We ordered three dishes: Miso Soup, Maki Sushi and Kuro Curry. Many of you will be familiar with the first two but the Kuro will probably be a puzzle. It was to me until I read up on it. Kuro means black, not at all the most popular colour on your plate. But it, with its local ingredients, was delicious, pepped up by the curry element.
We had enjoyed the Miso soup a week or two ago and enjoyed it again this time. It is a traditional Japanese soup consisting of stock into which softened miso paste is mixed. In addition, there are many optional ingredients that may be added depending on seasonal recipes. Full of flavour and nice and warm for this time of year.
We also had the Maki, a sushi that is cylindrical in shape and includes grilled seaweed nori, that is rolled around sushi rice and various other fillings. It is one sliced maki sushi roll that comes in 6 slices - fish will vary daily. Again we have previously enjoyed Miyazaki’s sushis and he is a master.
You could also try his Nigiri which is thinly sliced raw or aged fish set on top of a mound of sushi rice. A small amount of wasabi is often placed in between the rice and fish. There is a selection of 5 pieces of nigiri - fish will vary daily. Again, these come from the hands of a master and won’t disappoint.

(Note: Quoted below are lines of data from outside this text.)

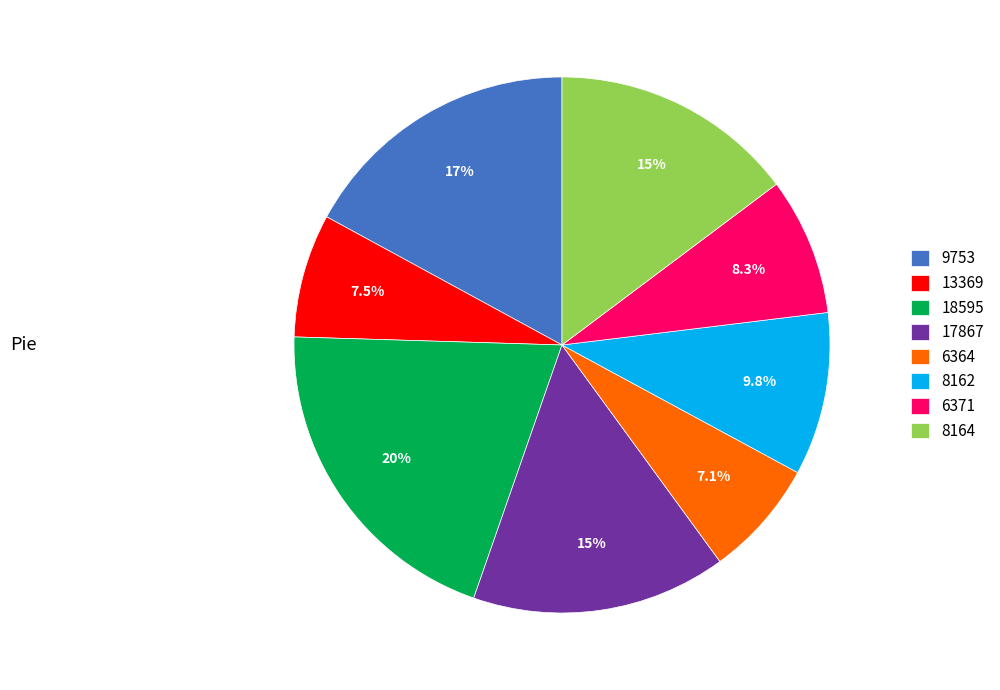

To the nearest percent, what portion does 17867 represent?

15%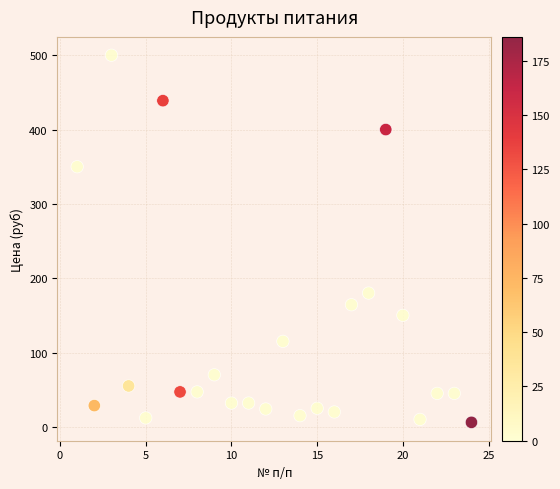

What Y value in the scatter plot is closest to 253?

180.0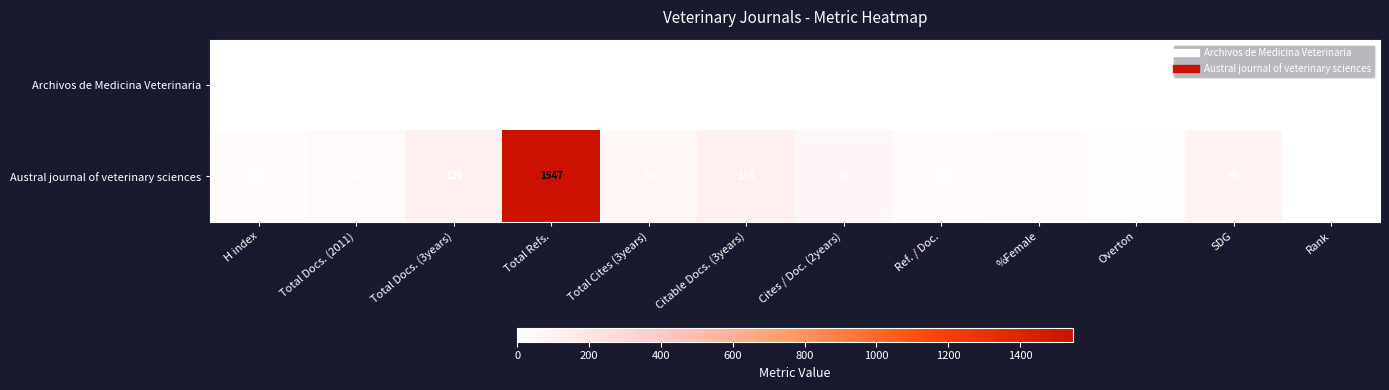

What is the spread (max minus min) of values at Ref. / Doc.?

34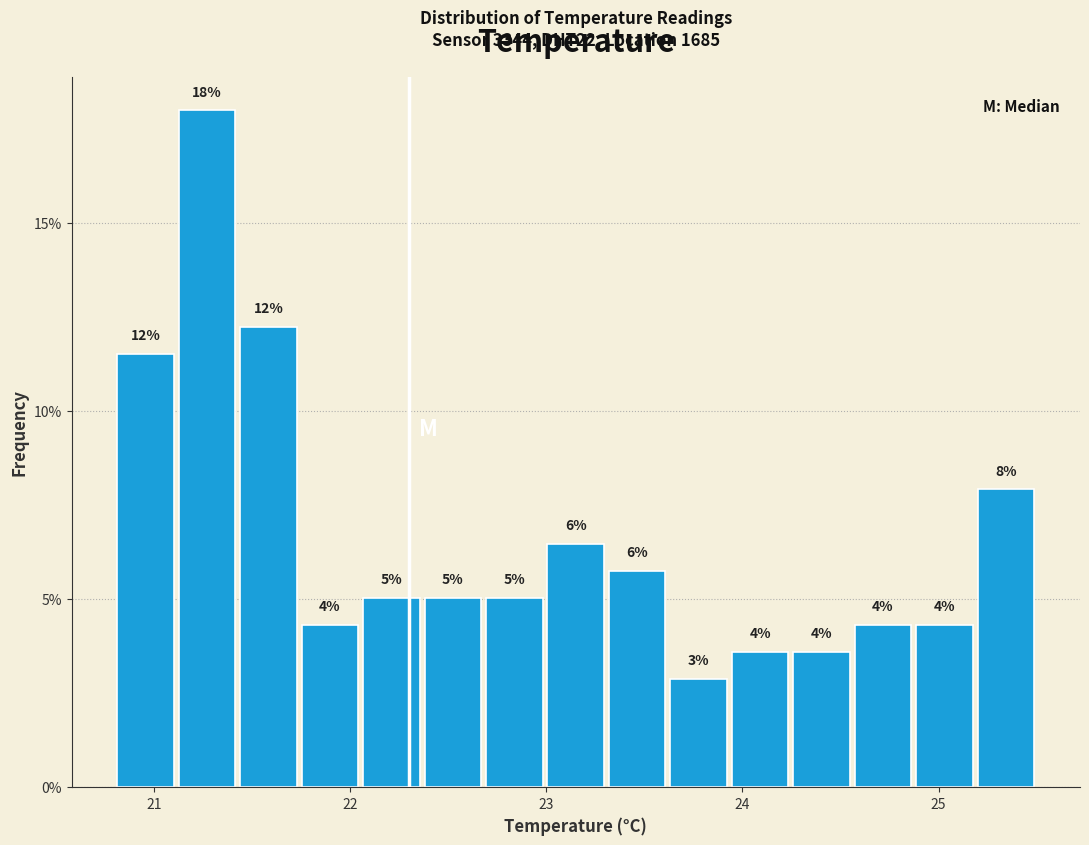

Read against the x-axis, roughly where is the centre of the tallest bar?

21.3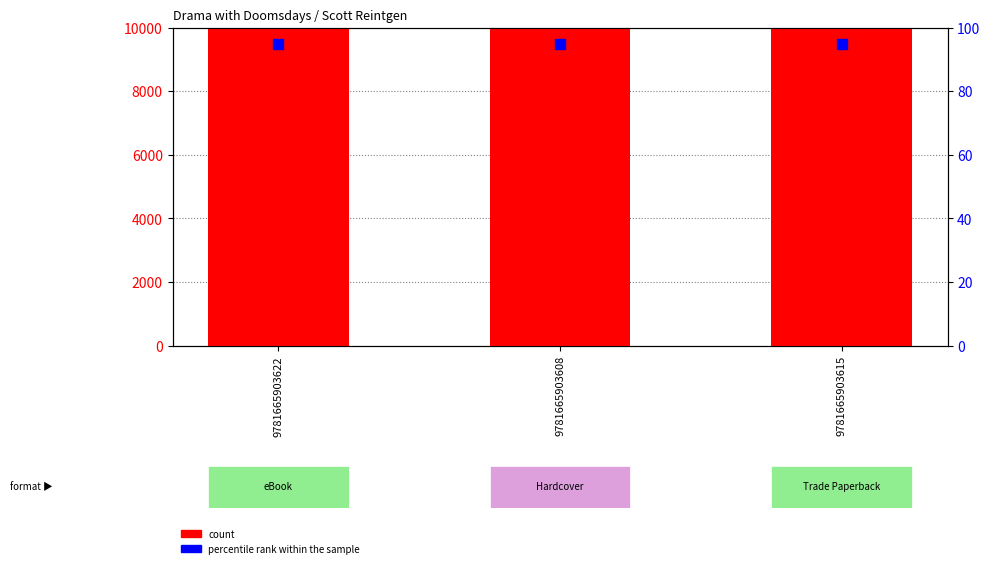

What is the total value across all series at 9781665903608?

184122584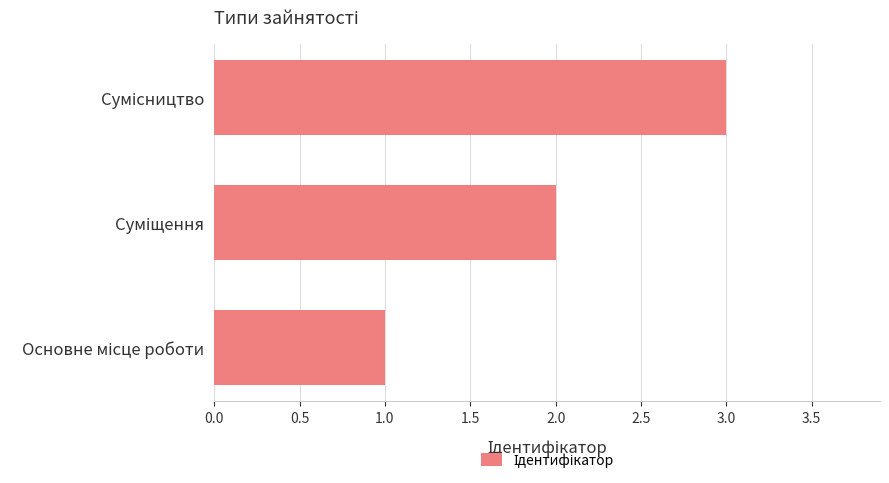

What is the sum of all values?

6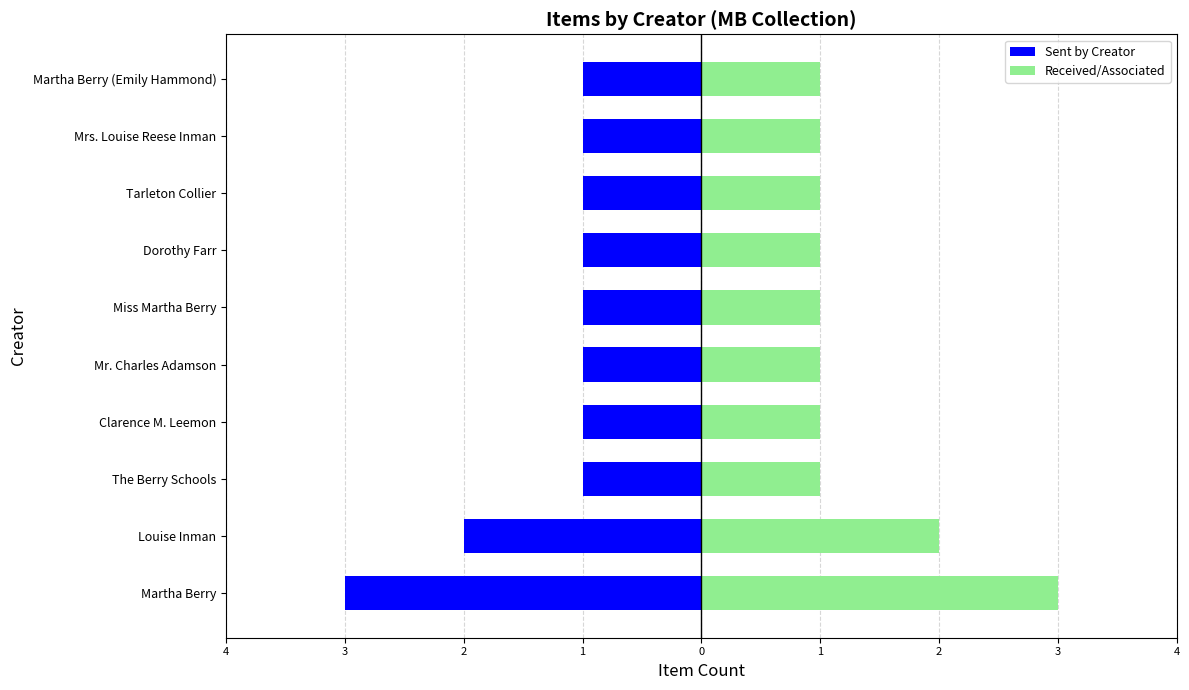

Which series has the widest spread of values?

Sent by Creator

The Kuro curry, as I said earlier, translates from Japanese to Black Curry and is totally new to me. This dish features a home-made burger made from 100 % Hereford Caherbeg beef and free-range pork mince. The curry sauce is made from roasted wheat flour and squid ink. The result is a dark, smooth, elegant sauce. It is also served with rice and pickled vegetables.
I can understand this cuisine may sound strange and off-putting to some but if you’re game to try something new and different, then go for it! If you want to ease into it, try the soup and the sushi or nigiri. Not often you’ll get Michelin-class expertise and food at these prices.